Perhaps I am a traditionalist but it still seems to me that the
human eye responds positively to certain architectural spaces, shapes,
dimensions, and material, as well as transition, alignment, and
symmetry. I am not sure that anyone knows why this is true, but
as far back as the Greeks, we knew, for example, that the proper
relationship of height of buildings to width of avenues such as
in the town of Aix-en-Provence made a positive and pleasing impact
on the viewer.
From my perspective,
the Frist Center, while it may be functional, is not particularly
pleasing to the eye. If Palmer Hall was considered to be a good
enough representation of Collegiate Gothic style to preserve, then
it might have been better to transition from that building into
the addition with a style that would not clash as does the wall
of windows. The window treatments, the corner design, and the placement
of the wall of windows all seem at odds with the old building and
detract rather than enhance. No matter how the new façade
is characterized as "self-consciously a free-standing screen"

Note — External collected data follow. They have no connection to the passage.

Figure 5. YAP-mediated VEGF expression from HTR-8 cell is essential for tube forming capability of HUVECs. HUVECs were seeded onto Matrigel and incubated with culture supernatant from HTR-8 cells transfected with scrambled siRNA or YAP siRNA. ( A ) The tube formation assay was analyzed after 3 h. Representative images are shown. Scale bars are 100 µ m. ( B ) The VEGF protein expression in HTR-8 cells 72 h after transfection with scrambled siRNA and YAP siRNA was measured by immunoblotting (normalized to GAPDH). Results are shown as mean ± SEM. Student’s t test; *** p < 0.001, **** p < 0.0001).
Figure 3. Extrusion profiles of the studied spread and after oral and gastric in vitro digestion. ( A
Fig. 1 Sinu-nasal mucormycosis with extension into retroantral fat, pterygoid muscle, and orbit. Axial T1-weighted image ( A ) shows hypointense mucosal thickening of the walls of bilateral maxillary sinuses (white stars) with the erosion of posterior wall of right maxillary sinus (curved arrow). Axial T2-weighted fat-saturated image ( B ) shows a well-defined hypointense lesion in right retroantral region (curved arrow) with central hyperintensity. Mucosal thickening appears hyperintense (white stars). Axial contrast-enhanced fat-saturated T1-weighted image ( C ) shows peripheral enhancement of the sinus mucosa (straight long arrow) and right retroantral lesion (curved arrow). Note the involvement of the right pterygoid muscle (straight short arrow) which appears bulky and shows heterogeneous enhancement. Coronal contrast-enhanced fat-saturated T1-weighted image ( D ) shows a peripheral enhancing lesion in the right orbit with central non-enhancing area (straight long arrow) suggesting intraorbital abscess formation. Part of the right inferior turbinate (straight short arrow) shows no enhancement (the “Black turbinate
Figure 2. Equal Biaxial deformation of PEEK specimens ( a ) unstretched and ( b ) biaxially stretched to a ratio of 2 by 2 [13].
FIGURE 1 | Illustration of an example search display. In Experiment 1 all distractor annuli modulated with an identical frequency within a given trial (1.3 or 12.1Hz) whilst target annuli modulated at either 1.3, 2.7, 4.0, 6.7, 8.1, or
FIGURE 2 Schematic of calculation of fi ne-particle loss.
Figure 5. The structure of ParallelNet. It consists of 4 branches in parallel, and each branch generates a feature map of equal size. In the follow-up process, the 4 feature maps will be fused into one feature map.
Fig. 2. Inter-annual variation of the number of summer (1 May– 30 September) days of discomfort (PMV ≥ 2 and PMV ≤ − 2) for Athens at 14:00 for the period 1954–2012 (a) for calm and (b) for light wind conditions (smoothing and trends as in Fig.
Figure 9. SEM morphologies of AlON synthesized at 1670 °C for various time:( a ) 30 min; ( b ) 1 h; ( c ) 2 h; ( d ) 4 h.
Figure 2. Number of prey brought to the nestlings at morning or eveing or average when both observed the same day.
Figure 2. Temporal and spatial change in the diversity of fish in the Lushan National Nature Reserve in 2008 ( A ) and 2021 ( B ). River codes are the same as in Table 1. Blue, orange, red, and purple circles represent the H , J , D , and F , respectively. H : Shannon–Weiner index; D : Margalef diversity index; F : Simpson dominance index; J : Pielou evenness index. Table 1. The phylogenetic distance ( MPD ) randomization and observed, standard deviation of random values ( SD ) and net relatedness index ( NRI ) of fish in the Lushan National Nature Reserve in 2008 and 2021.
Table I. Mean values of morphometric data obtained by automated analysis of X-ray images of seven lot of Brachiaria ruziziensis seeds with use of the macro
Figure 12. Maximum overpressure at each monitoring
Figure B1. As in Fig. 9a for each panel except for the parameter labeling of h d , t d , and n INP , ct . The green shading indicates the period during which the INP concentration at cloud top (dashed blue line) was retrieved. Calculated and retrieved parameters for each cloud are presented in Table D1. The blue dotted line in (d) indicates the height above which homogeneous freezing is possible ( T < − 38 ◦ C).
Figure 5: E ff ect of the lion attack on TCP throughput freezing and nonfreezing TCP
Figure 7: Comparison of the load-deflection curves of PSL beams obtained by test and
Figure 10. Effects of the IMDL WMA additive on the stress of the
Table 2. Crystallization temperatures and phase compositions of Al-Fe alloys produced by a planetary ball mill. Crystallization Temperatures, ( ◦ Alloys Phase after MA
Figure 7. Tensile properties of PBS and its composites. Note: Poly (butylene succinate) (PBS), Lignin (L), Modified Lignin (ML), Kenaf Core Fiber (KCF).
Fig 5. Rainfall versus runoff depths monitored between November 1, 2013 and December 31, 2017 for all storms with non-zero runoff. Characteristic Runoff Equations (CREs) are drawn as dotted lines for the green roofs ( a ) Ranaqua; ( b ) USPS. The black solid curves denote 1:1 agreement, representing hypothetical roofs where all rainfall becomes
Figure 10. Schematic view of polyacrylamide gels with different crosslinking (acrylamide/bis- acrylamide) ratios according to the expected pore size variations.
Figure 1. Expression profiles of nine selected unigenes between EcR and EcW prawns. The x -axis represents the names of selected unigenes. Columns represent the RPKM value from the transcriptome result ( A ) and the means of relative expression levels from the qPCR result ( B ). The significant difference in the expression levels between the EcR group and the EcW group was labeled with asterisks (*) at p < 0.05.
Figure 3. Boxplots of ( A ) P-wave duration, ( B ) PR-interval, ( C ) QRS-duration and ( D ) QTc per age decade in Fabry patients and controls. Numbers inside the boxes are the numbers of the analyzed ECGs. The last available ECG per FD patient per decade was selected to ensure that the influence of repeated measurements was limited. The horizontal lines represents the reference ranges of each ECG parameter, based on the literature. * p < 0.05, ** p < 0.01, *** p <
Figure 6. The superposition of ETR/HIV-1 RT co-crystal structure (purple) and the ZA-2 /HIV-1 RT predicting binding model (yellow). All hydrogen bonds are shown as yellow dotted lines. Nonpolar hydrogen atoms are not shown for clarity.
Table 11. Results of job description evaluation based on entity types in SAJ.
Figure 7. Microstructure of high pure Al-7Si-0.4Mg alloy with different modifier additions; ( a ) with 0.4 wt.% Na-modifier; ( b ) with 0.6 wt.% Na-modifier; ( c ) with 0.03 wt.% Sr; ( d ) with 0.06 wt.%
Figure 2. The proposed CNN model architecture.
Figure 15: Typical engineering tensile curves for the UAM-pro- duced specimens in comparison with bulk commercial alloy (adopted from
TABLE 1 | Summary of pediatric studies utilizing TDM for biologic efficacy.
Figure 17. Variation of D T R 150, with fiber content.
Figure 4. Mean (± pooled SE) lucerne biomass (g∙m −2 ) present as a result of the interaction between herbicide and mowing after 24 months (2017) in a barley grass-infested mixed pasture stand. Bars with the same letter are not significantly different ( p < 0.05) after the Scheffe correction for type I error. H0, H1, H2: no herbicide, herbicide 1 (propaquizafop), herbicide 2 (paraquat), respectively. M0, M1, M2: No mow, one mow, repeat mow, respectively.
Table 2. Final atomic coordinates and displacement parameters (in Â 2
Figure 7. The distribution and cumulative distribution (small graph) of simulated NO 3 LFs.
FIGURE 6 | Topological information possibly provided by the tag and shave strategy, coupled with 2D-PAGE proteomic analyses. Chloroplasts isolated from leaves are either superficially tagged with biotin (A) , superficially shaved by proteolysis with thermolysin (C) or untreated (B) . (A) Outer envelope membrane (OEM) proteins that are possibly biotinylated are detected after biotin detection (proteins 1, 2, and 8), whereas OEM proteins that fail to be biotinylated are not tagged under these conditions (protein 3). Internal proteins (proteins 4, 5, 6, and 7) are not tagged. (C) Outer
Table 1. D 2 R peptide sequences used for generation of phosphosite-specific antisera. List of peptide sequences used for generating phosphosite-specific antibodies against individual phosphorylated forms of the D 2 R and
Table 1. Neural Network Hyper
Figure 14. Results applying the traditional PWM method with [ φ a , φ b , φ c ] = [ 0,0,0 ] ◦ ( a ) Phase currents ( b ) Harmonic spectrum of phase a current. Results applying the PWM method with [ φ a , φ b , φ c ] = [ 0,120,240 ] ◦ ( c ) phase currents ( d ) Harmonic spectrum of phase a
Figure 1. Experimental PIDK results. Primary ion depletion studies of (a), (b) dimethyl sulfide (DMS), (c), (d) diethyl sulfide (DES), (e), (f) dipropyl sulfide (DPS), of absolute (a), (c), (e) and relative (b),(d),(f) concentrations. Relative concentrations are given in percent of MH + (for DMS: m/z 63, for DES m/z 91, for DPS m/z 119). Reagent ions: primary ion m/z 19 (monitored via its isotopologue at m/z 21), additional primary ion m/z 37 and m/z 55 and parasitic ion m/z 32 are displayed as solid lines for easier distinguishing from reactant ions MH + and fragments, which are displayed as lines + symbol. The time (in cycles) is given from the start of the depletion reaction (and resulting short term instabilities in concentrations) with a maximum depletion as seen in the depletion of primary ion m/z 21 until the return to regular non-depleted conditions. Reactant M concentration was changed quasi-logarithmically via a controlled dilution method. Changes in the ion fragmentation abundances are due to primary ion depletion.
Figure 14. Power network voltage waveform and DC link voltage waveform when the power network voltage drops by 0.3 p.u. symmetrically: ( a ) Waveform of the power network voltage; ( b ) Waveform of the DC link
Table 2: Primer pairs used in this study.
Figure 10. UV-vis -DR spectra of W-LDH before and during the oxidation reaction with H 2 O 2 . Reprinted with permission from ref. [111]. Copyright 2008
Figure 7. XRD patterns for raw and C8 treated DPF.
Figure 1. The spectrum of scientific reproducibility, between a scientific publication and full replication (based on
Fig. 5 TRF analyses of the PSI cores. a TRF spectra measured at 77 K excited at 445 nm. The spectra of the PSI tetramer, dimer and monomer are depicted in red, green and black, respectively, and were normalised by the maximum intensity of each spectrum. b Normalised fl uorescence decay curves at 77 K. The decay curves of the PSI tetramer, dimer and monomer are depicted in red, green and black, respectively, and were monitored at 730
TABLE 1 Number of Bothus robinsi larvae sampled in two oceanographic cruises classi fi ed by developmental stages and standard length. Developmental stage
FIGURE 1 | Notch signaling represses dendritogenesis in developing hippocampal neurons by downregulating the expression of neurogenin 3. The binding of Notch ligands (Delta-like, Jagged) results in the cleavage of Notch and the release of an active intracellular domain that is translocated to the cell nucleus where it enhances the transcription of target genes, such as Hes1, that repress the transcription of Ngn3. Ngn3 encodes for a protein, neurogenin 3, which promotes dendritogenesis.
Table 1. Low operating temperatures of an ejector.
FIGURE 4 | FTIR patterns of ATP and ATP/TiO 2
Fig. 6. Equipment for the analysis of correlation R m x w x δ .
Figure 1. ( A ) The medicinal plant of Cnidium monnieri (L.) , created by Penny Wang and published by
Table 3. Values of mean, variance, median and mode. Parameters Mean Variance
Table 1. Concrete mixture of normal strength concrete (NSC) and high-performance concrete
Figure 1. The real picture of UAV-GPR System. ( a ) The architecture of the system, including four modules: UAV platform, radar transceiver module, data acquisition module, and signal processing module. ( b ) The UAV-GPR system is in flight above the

or "caricature of a modernist curtain wall," it is still
plain and simply a glass rectangular box reminiscent of the 1960s.
Unless we are committed
to the concept that the original Princeton Gothic style and buildings
from other eras are unworthy of preservation, I hope that the administration
will begin to think about fitting new buildings into the old scheme
by carefully planned integration and transition rather than making
the campus an eclectic display of architectural statements. Again,
perhaps I am a traditionalist but can anybody say that looking at
the wall of windows makes them feel good?
Stephen C. Martin '64
The Great American Fallacy:
"Bigger is better." Rarely is it so, yet most institutions,
whether education or business, fall for it. All of us have seen
fine restaurants, stores, and communities ruined by growth. Perhaps
I missed them, but I think the trustees should list side-by-side
in PAW the reasons for and against the proposed growth. They must
have considered the cons as well as the pros.
I tip my hat to Williams
College, which made the decision to cut back the number of students
Do I sound like an old
fuddy-duddy? Well, I'm old - old enough to have watched institutions
I respected lose their character through growth.